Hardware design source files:
┄┄┄┄┄┄
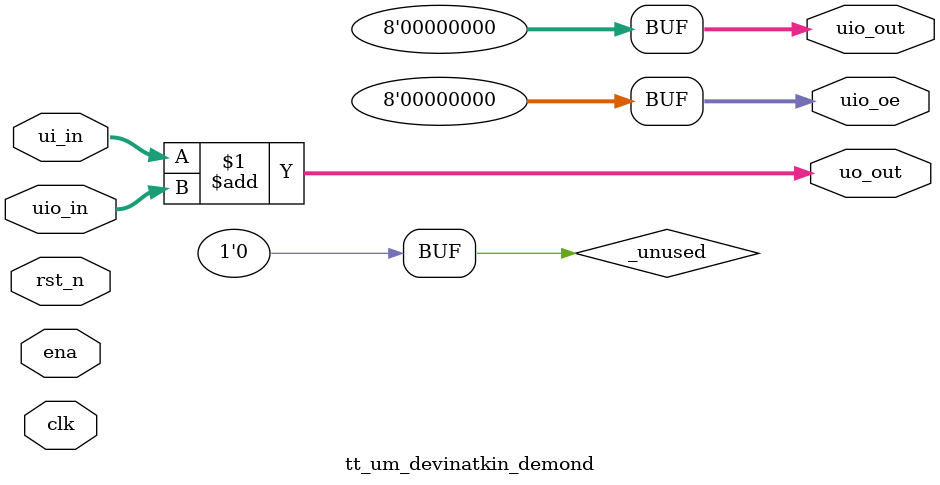
<source format=v>
/*
 * Copyright (c) 2024 Your Name
 * SPDX-License-Identifier: Apache-2.0
 */

`default_nettype none

module tt_um_devinatkin_demond (
    input  wire [7:0] ui_in,    // Dedicated inputs
    output wire [7:0] uo_out,   // Dedicated outputs
    input  wire [7:0] uio_in,   // IOs: Input path
    output wire [7:0] uio_out,  // IOs: Output path
    output wire [7:0] uio_oe,   // IOs: Enable path (active high: 0=input, 1=output)
    input  wire       ena,      // always 1 when the design is powered, so you can ignore it
    input  wire       clk,      // clock
    input  wire       rst_n     // reset_n - low to reset
);

  // All output pins must be assigned. If not used, assign to 0.
  assign uo_out  = ui_in + uio_in;  // Example: ou_out is the sum of ui_in and uio_in
  assign uio_out = 0;
  assign uio_oe  = 0;

  // List all unused inputs to prevent warnings
  wire _unused = &{ena, clk, rst_n, 1'b0};

endmodule

</source>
┄┄┄┄┄┄
Copy out every line of the data where the word "output" occurs.

    output wire [7:0] uo_out,   // Dedicated outputs
    output wire [7:0] uio_out,  // IOs: Output path
    output wire [7:0] uio_oe,   // IOs: Enable path (active high: 0=input, 1=output)
  // All output pins must be assigned. If not used, assign to 0.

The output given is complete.